PASSAGE GIVEN:
★ ★ ★ ★
Started "doing" Pythagorean theorem problems with isosceles triangles today ...

Question

Yesterday, I solved my very first Pythagorean theorem problem! Everything was going good so far, I was solving harder problems very easily. However, today's lesson is a little bit different. I am working with isosceles triangles, and I have the following:

The two equal sides of the isosceles triangle are 25 cm long. The base, on the other hand, is 40 cm. I have to find the height of the triangle (CH).

So, I did the following:

(CH)2 + (AC)2 = (AB)2

(CH)2 + 625 = 1600

(CH)2 = 975

CH = 5 √ 39

Am I correct? Any kind of help is appreciated!

Answer 1

As you noticed in your comment, "I should be using half of AC, instead of the whole side". Indeed. Then you have a right triangle with one leg $20$, and the hypotenuse, say $AB$ of length $25$.

So we get the equation, to determine height, $$20^2 + \text{height}^2 = 25^2$$

Now you just need to solve for height: $$\text{height}^2 = 25^2 - 20^2.$$

Answer 2

What you have done wrong is that you messed up with your notations! Let's keep them organized!

Denote your isosceles triangle as $\triangle ABC$ where

• $AB=40$ is the base,
• $CB=CA=25$ are the two sides of equal length,
• and $CH$ is the height that you want to find.

Notice that the point $H$ is the midpoint of the base $AB$. Now let's apply the Pythagorean theorem to the right triangle $\triangle CHA$: $$ CH^2+AH^2=AC^2\;. $$ Now substitution: $AH=\frac12 AB = 20$, $AC=25$. So $$ CH^2 + 20^2 = 25^2 $$ which is $CH^2 +400=625$. Hence $$ CH = \sqrt{225} = 15. $$ Don't you get excited that the length is an integer?! :)
★ ★ ★ ★
PROVIDED MATERIAL:

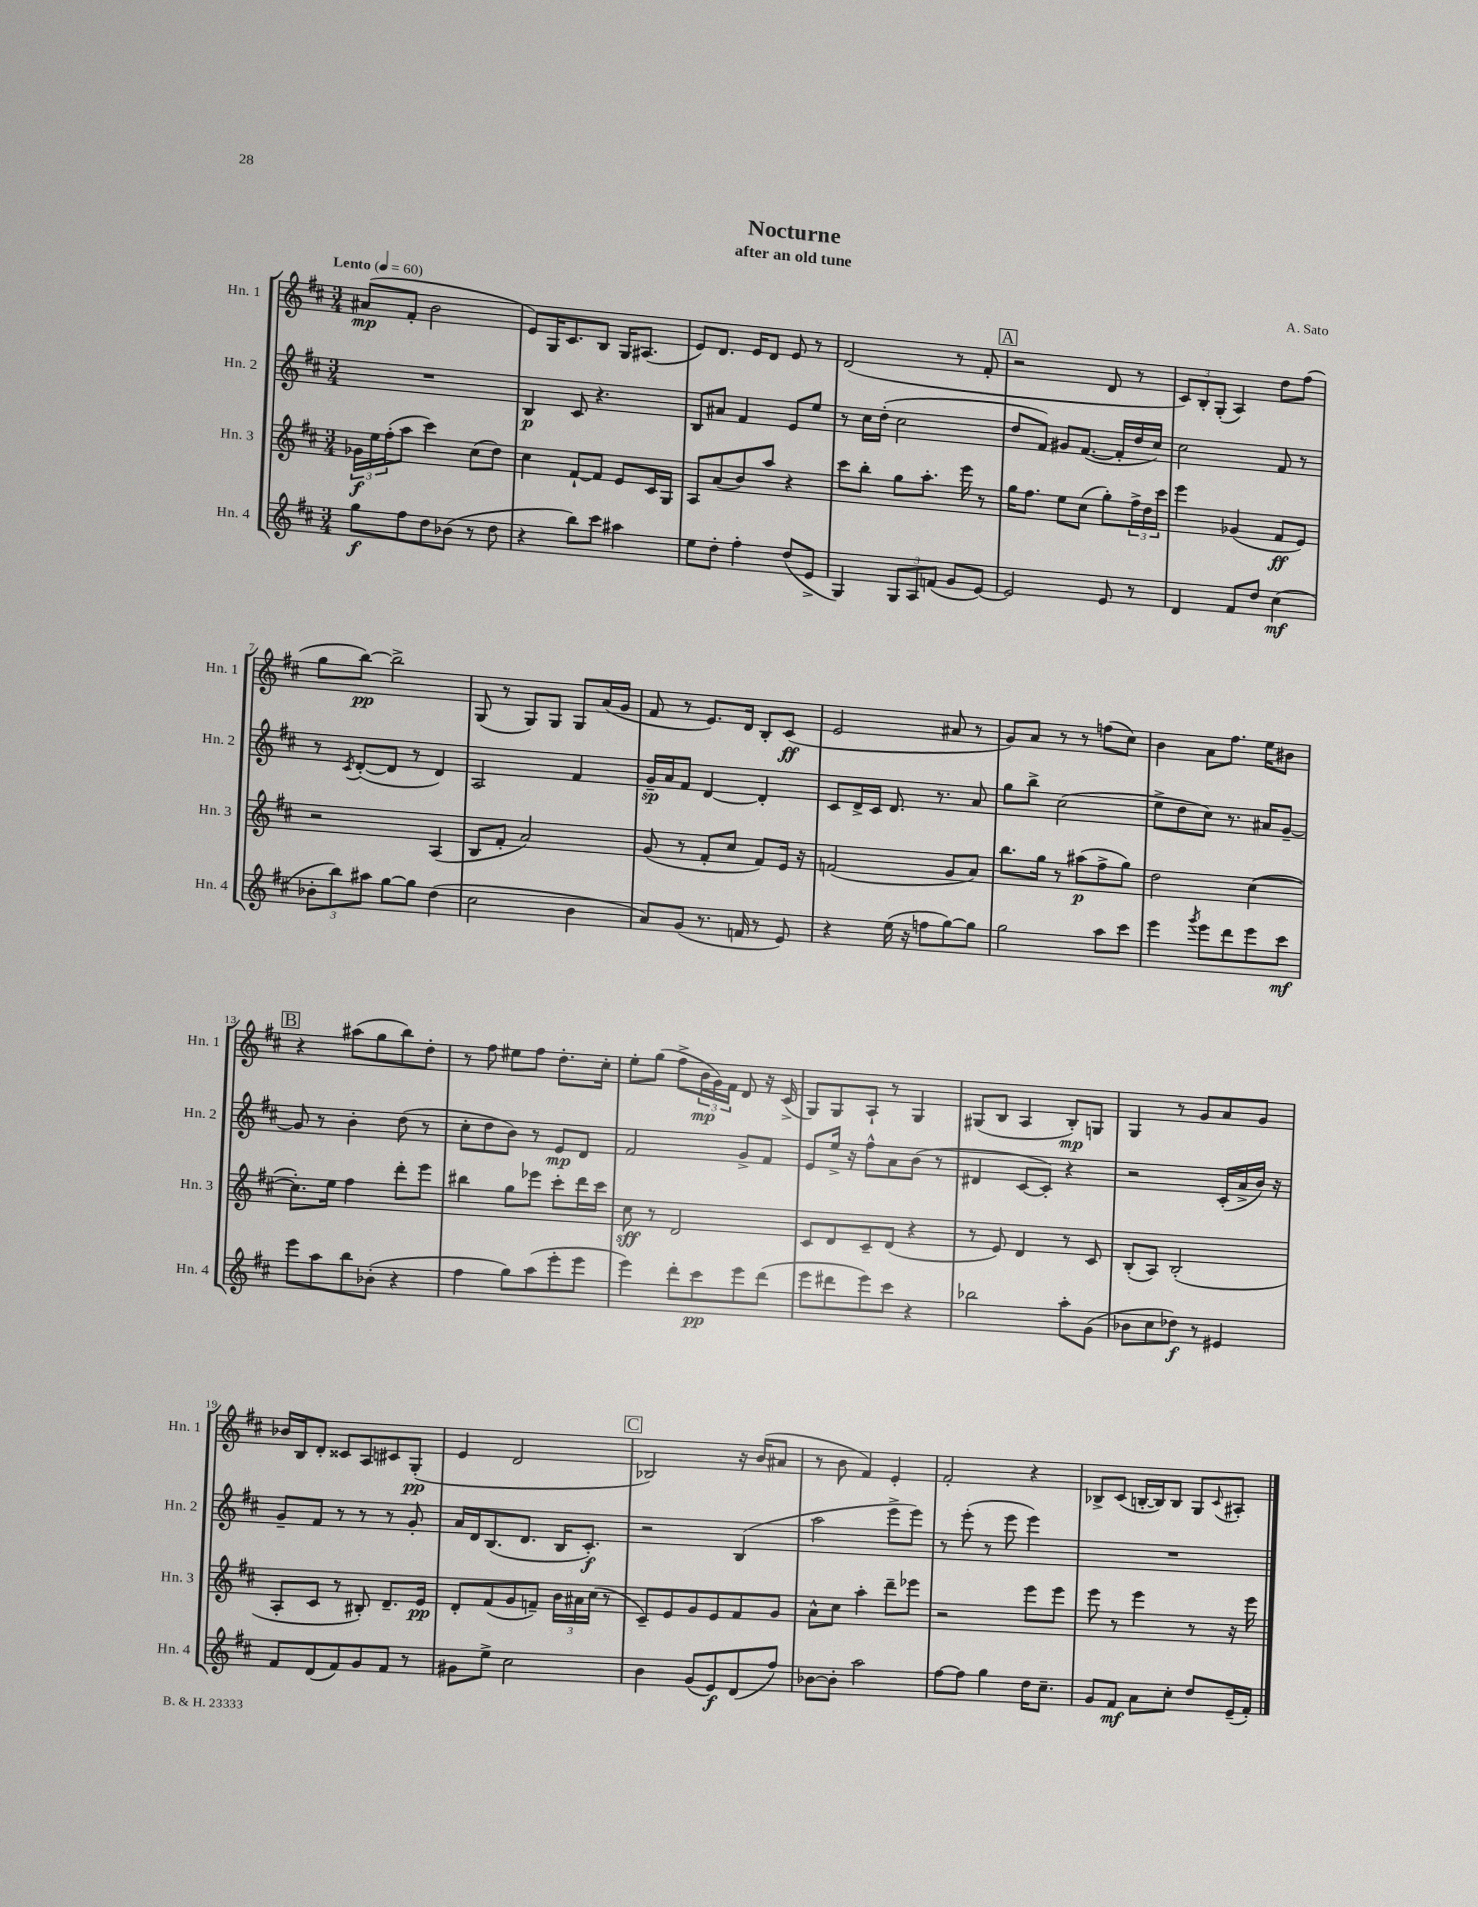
\header { title = "Nocturne" composer = "A. Sato" subtitle = "after an old tune" }
<<
\new StaffGroup <<
\new Staff = "s0" \with { instrumentName = "Hn. 1" shortInstrumentName = "Hn. 1" } {
    \clef treble \key d \major \numericTimeSignature \time 3/4 \tempo "Lento" 4 = 60
    ais'8\mp( fis'8-. b'2 |
    e'8) g16 cis'8. b8 g16 ais8.( |
    e'8) d'8. e'16 d'8 e'8 r8 |
    d'2( r8 fis'8-. |
    \mark \markup { \box "A" } r2 d'8 r8 |
    \tuplet 3/2 { cis'8) b8-. g8-.( } a4) d''8 fis''8( |
    g''8 b''8~\pp) b''2-> |
    g8( r8 g8) g8 g8 a'16( g'16 |
    fis'8 r8 e'8.) d'16 b8-. cis'8\ff( |
    e'2 ais'8 r8 |
    g'8) a'8 r8 r8 f''8( cis''8) |
    b'4 a'8 fis''8. e''16 bis'8 |
    \mark \markup { \box "B" } r4 ais''8( g''8 b''8) d''8-. |
    r8 fis''8 eis''8 fis''8 d''8.-. cis''16-. |
    e''8-. g''8( fis''8-> \tuplet 3/2 { b'16\mp g'16) fis'16 } d'8 r16 cis'16->( |
    g8) g8 a8-! r8 g4 |
    gis8( b8 a4 b8-.\mp) g8 |
    g4 r8 g'8 a'8 g'8 |
    bes'16 b16 d'8-. cisis'8 a8 cis'8 g8-.\pp( |
    e'4 d'2 |
    \mark \markup { \box "C" } bes2) r16 b'16( ais'8 |
    r8 b'8 fis'4) e'4-. |
    fis'2-. r4 |
    bes8-> cis'8( b16~-. b16) b8 g8 \appoggiatura { cis'8 } ais8-. \bar "|." |
}
\new Staff = "s1" \with { instrumentName = "Hn. 2" shortInstrumentName = "Hn. 2" } {
    \clef treble \key d \major \numericTimeSignature \time 3/4
    R2. |
    b4\p cis'8 r4. |
    b8 ais'8 fis'4 e'8 e''8 |
    r8 cis''16 d''16-.( cis''2 |
    \mark \markup { \box "A" } d''8 fis'8) gis'8 fis'8.~( fis'16-. d''16 cis''16) |
    cis''2 fis'8 r8 |
    r8 \acciaccatura { cis'8 } d'8~-.( d'8 r8 d'4) |
    a2 fis'4 |
    g'16--\sp a'16 fis'8 d'4~ d'4-. |
    cis'8 d'16-> cis'16 d'8. r8. a'8 |
    g''8 b''8-> cis''2( |
    e''8-> d''8 cis''8) r8. ais'16 g'8~-- |
    \mark \markup { \box "B" } g'8 r8 b'4-. d''8( r8 |
    cis''8-. d''8 b'8) r8 e'8\mp d'8 |
    fis'2 g'8-> fis'8 |
    e'8 e''16-> r16 fis''8-^ a'8 b'8( r8 |
    dis'4 cis'8~ cis'8-.) r4 |
    r2 cis'16-.( a'16-> b'16) r16 |
    g'8-- fis'8 r8 r8 r8 g'8-. |
    a'16 d'16 b8.( d'8. b16 cis'8.-.\f) |
    \mark \markup { \box "C" } r2 b4( |
    a''2 e'''8-> e'''8) |
    r8 e'''8-.( r8 e'''8 e'''4) |
    R2. \bar "|." |
}
\new Staff = "s2" \with { instrumentName = "Hn. 3" shortInstrumentName = "Hn. 3" } {
    \clef treble \key d \major \numericTimeSignature \time 3/4
    \tuplet 3/2 { ges'16\f e''16 fis''16-.( } a''8 cis'''4) cis''8( d''8) |
    cis''4 fis'8~-! fis'8 e'8 cis'16 g16 |
    a8 a'8( b'8) a''8 r4 |
    cis'''8 b''8-. g''8 a''8.-. e'''16 r8 |
    \mark \markup { \box "A" } g''16 fis''8. e''8 cis''8( g''8-.) \tuplet 3/2 { fis''16-> d''16 cis'''16 } |
    e'''4 ges'4( fis'8\ff e'8) |
    r2 a4( |
    b8 fis'8-. a'2) |
    g'8( r8 fis'8-. cis''8 fis'8) e'16 r16 |
    f'2( g'8 a'8) |
    b''8. g''16 r8 ais''8\p( fis''8-> g''8) |
    d''2 cis''4~( |
    \mark \markup { \box "B" } cis''8.-.) e''16 fis''4 d'''8-. e'''8 |
    bis''4 g''8 ees'''8 cis'''8-. d'''16 cis'''16 |
    cis''8\sff r8 d'2 |
    cis'8 d'8 cis'8-- d'8( r4 |
    r8 e'8) d'4 r8 cis'8 |
    b8-.( a8) b2-.( |
    a8-. cis'8 r8 bis8-.) d'8.-- e'16\pp |
    d'8-. fis'8( g'8 f'8--) \tuplet 3/2 { b'16 ais'16 cis''16( } r8 |
    \mark \markup { \box "C" } cis'8--) e'8 g'8 e'8 fis'8 g'8 |
    a'8-^ cis''8 a''4-. d'''8-- ees'''8 |
    r2 e'''8 e'''8 |
    e'''8 r8 e'''4 r8 r16 e'''16 \bar "|." |
}
\new Staff = "s3" \with { instrumentName = "Hn. 4" shortInstrumentName = "Hn. 4" } {
    \clef treble \key d \major \numericTimeSignature \time 3/4
    g''8\f fis''8 d''8 bes'8( r8 d''8 |
    r4 b''8) cis'''8 ais''4 |
    e''8 d''8-. fis''4-. d''8( e'8-> |
    g4) \tuplet 3/2 { g8 a8 f'8( } g'8 e'8~) |
    \mark \markup { \box "A" } e'2 e'8 r8 |
    d'4 fis'8 d''8 cis''4\mf( |
    \tuplet 3/2 { bes'8-. b''8) ais''8 } g''8~ g''8 d''4( |
    cis''2 b'4 |
    a'8) g'8( r8. f'16 r8 e'8) |
    r4 e''16( r16 f''8 g''8~) g''8 |
    g''2 a''8 cis'''8 |
    e'''4 \acciaccatura { g'''8 } e'''8 d'''8 e'''8 cis'''8\mf |
    \mark \markup { \box "B" } e'''8 a''8 b''8 bes'8-.( r4 |
    fis''4 g''8) a''8( e'''8-. e'''8 |
    e'''4) d'''8-. cis'''8\pp e'''8 d'''8( |
    e'''8 dis'''8 e'''8) cis'''8 r4 |
    bes''2 a''8-. g'8( |
    bes'8 cis''8 des''8\f) r8 eis'4 |
    fis'8 d'8( fis'8) g'8 fis'8 r8 |
    gis'8 e''8-> cis''2 |
    \mark \markup { \box "C" } b'4 g'8( e'8\f) d'8( fis''8) |
    bes'8~ bes'8-. a''2 |
    fis''8~ fis''8 g''4 d''16 cis''8.-- |
    g'8 fis'8\mf a'8 cis''8-. d''8 e'16--( fis'16-.) \bar "|." |
}
>>
>>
★ ★ ★ ★
INSTRUCTIONS:
(1) In the thread on the isosceles triangle, list every point that Answer 2 names with a capital letter.
(2) In the thread on the isosceles triangle, rewrite the paragraph that begins "Notice that the point $H$ is the midpoint" as a short list, keeping its main facts.

RESULTS OF THE EXERCISE:
(1) A, B, C, H

(2)
- H is the midpoint of the base AB.
- The Pythagorean theorem applied to the right triangle CHA gives CH² + AH² = AC².
- Substituting AH = ½AB = 20 and AC = 25 gives CH² + 20² = 25², or CH² + 400 = 625.
- So CH = √225 = 15, a whole number.